Осип ласково улыбался, шутил, переносился в мыслях от школы Полищука к слезам мамули. Сам он ни о чем не мечтал. Вот уж месяц, как он получил письмо от командира полка о смерти Раи. Ни с кем он об этом не говорил, даже Минаеву не сказал — хотел сказать, но не смог — слова остановились в горле. Он потерял Раю тогда, когда нашел ее, когда впервые понял, чем она была в его жизни. Он даже не знал, получила ли она его письмо после Киева. Они должны были встретиться; сказать друг другу самое важное, и вмешалась смерть.
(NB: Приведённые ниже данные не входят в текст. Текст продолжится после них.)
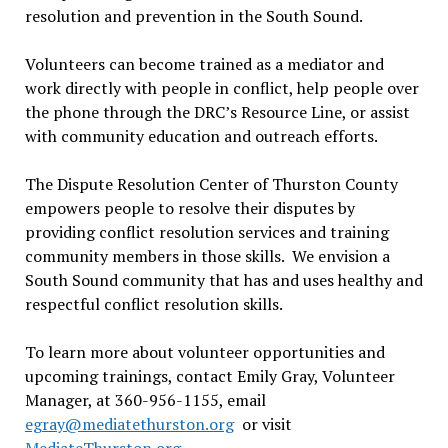
resolution and prevention in the South Sound.
Volunteers can become trained as a mediator and
work directly with people in conflict, help people over
the phone through the DRC’s Resource Line, or assist
with community education and outreach efforts.
The Dispute Resolution Center of Thurston County
empowers people to resolve their disputes by
providing conflict resolution services and training
community members in those skills. We envision a
South Sound community that has and uses healthy and
respectful conflict resolution skills.
To learn more about volunteer opportunities and
upcoming trainings, contact Emily Gray, Volunteer
Manager, at 360-956-1155, email
egray@mediatethurston.org
or visit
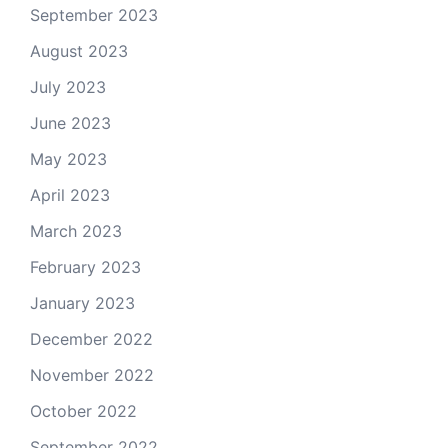
September 2023
August 2023
July 2023
June 2023
May 2023
April 2023
March 2023
February 2023
January 2023
December 2022
November 2022
October 2022
September 2022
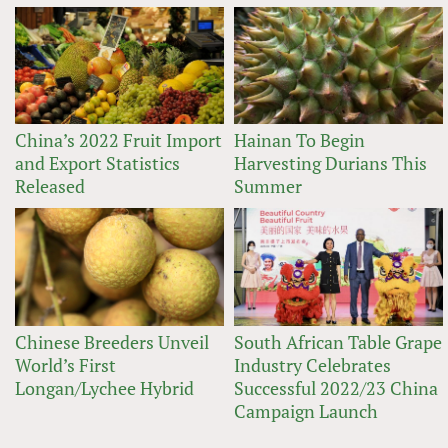
China’s 2022 Fruit Import
Hainan To Begin
and Export Statistics
Harvesting Durians This
Released
Summer
Chinese Breeders Unveil
South African Table Grape
World’s First
Industry Celebrates
Longan/Lychee Hybrid
Successful 2022/23 China
Campaign Launch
Оставаясь один, Осип глядел на фотографию, которую Рая прислала ему из Ржева. «А для тебя я все та же — киевская…» Иногда ему начинало казаться, что свалившееся на него горе — наказание. Он не понимал, что такое счастье, не видел Раи, был сух. Даже мать его побаивалась… Но ведь это — война, Рая погибла, как солдат, майор написал «геройски воевала»… А война — длинная, она началась до войны, вот и не было времени… Только недавно он разобрался в своем сердце. Может быть, именно потому, что до войны он слишком мало жил своей жизнью, прошлым летом, когда они двинулись на запад, ему так захотелось счастья, тепла, Раи… И вот ничего у него нет — песок Бабьего Яра, могила на Смоленщине… Всю нежность он перенес теперь на товарищей. Полк — его семья. Мамуля Минаева ему кажется похожей на Хану, а когда Оля краснеет оттого, что Минаев ее дразнит, Осип вспоминает Раю. Кончится война, не станет и этого… Но не менее страстно, чем другие, Осип мечтал о конце — тоска, усталость, надежды других требовали: хоть бы скорее кончилось!..
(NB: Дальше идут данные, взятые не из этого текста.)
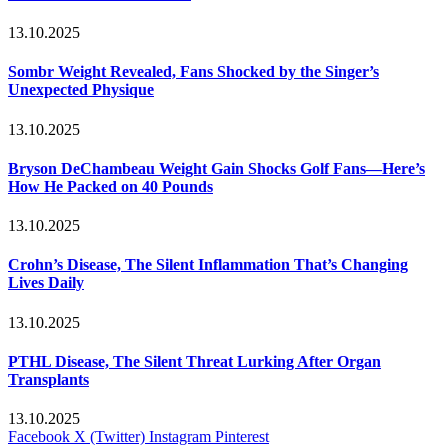
13.10.2025
Sombr Weight Revealed, Fans Shocked by the Singer’s
Unexpected Physique
13.10.2025
Bryson DeChambeau Weight Gain Shocks Golf Fans—Here’s
How He Packed on 40 Pounds
13.10.2025
Crohn’s Disease, The Silent Inflammation That’s Changing
Lives Daily
13.10.2025
PTHL Disease, The Silent Threat Lurking After Organ
Transplants
13.10.2025
Facebook
X (Twitter)
Instagram
Pinterest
— Пожалуй, это лето будет последним, — сказал Широков.

— Предпоследним, — ответил Полищук. (Он был убежден, что все кончится к зиме, но не хотел этого сказать из суеверия.)

Осип вдруг засмеялся.

— Помнишь, Митя, как ты поверил, что второй фронт открыли? Паршивое было время. Степь… Драпали…

— Я поверил в значение слов, — ответил Минаев, — решил, что они действительно джентльмены… Теперь-то они откроют, теперь им опасно не открыть — могут опоздать. Это, как мамуля говорит, «после ужина горчица»…
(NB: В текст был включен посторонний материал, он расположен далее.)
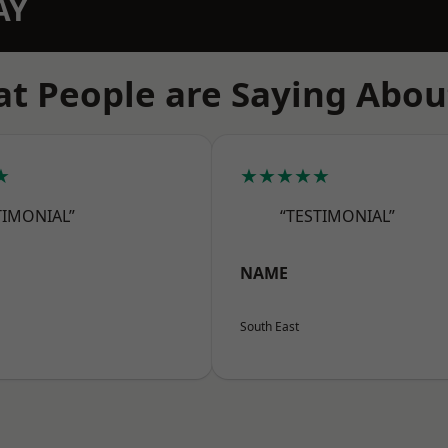
AY
t People are Saying Abou
★
★★★★★
TIMONIAL”
“TESTIMONIAL”
NAME
South East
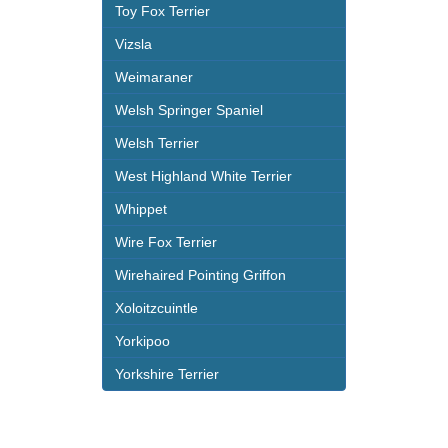
Toy Fox Terrier
Vizsla
Weimaraner
Welsh Springer Spaniel
Welsh Terrier
West Highland White Terrier
Whippet
Wire Fox Terrier
Wirehaired Pointing Griffon
Xoloitzcuintle
Yorkipoo
Yorkshire Terrier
— С ними или без них, а скоро будем кончать, — сказал Осип. — За это есть смысл выпить, кто — отечественной, а я уж «кваску».

Утром Осип шел по селу; возле хаты он увидел сержанта Никитенко с молодой красивой женщиной. Осип улыбнулся:

— Знакомство завел?

— Что вы, товарищ майор!.. Жену нашел — она как раз перед войной к сестре поехала с дочкой. Не поверила… Я ее по имени называю, стоит, смотрит, как с того света пришел…

Женщина глядела на сержанта горячими глазами, и на длинных ресницах дрожали слезы. Она сказала:

— Зайдите в хату, товарищ командир, дочку посмотрите.

Девочке было лет пять. Она играла с пустыми гильзами. Осип взял ее на руки и покружил, как делал он с Алей. Он стал рассказывать сказку — спутал, все позабыл, но девочка слушала его, как завороженная, чуть раскрыв рот; потом она начала перебирать ордена и медали на его груди, улыбаясь, щебетала:

— Солнышко… Звездочка…

Он шел один по горячей пыльной улице села и улыбался; он почувствовал счастье, как никогда прежде его не чувствовал; и может быть оттого, что это счастье было чужим, еще светлее была его улыбка, чище мягкие теплые глаза.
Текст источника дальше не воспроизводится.